Open City – why we are here?
We have set up Open City because we believe there needs to be a place to hear the stories that matter: stories that, all too often, remain untold: lives unrecognised, abuses ignored, follies forgotten, connections unrealised, joys uncelebrated. We need an occasion to celebrate the meeting of art and journalism that defines great documentary. In the modern world we have no choice: it is in the company of strangers that we live our lives. Nowhere is this more true than here in one of the great "open cities" of our times. Living among strangers brings risks and rewards. But it also brings a now familiar and divisive conflict between solidarity and diversity: we are happy to support those we feel to be like ourselves, but what about newcomers, strangers, peoples who make very different life choices than ours? In various ways the films we show in Open City and the festival itself, aim to mitigate this conflict by asking that age old question: who is my brother, with whom do I share mutual obligations? Documentary film emerged one hundred years ago, hand in hand with mass society and with mass democracy. When government is achieved by public deliberation and reasoned debate, we need institutions where complex cultural dialogues can come into being. We need institutions that foster a culture of tolerance and the acceptance of diversity.

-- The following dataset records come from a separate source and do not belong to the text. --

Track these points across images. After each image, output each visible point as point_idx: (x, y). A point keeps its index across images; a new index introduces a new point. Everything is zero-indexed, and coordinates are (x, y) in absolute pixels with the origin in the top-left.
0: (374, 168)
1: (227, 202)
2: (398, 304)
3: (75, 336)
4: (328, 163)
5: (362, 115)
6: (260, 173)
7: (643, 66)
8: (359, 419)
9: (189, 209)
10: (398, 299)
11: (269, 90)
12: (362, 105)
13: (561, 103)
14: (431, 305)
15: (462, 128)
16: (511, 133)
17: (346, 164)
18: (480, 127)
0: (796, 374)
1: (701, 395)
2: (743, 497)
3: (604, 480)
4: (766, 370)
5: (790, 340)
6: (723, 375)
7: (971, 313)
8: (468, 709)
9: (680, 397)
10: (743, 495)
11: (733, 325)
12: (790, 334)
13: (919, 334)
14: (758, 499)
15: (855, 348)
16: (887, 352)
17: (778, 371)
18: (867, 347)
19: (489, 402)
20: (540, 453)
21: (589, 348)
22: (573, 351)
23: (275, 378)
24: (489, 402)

We need places that sustain commonality, reciprocity and toleration. Open City is such a place. This festival, and our ongoing teaching and training activity that continues throughout the year, encourages the self-representation and self-expression of diverse cultural groups, locally in London, but beyond in Great Britain, in Europe and far beyond. Our MyStreet digital doomsday portrait of modern Britain is just one form of this. (www.mystreetfilms.com) Anyone can contribute. And where better to do this than from London’s Global University – University College London – founded nearly two centuries ago to open up the cloisters of learning to those who had been historically excluded, women, Jews, religious non-conformists. A place where borders and barriers are seen as an invitation to transgress, to exchange with strangers, to breach the conventions that keep us apart.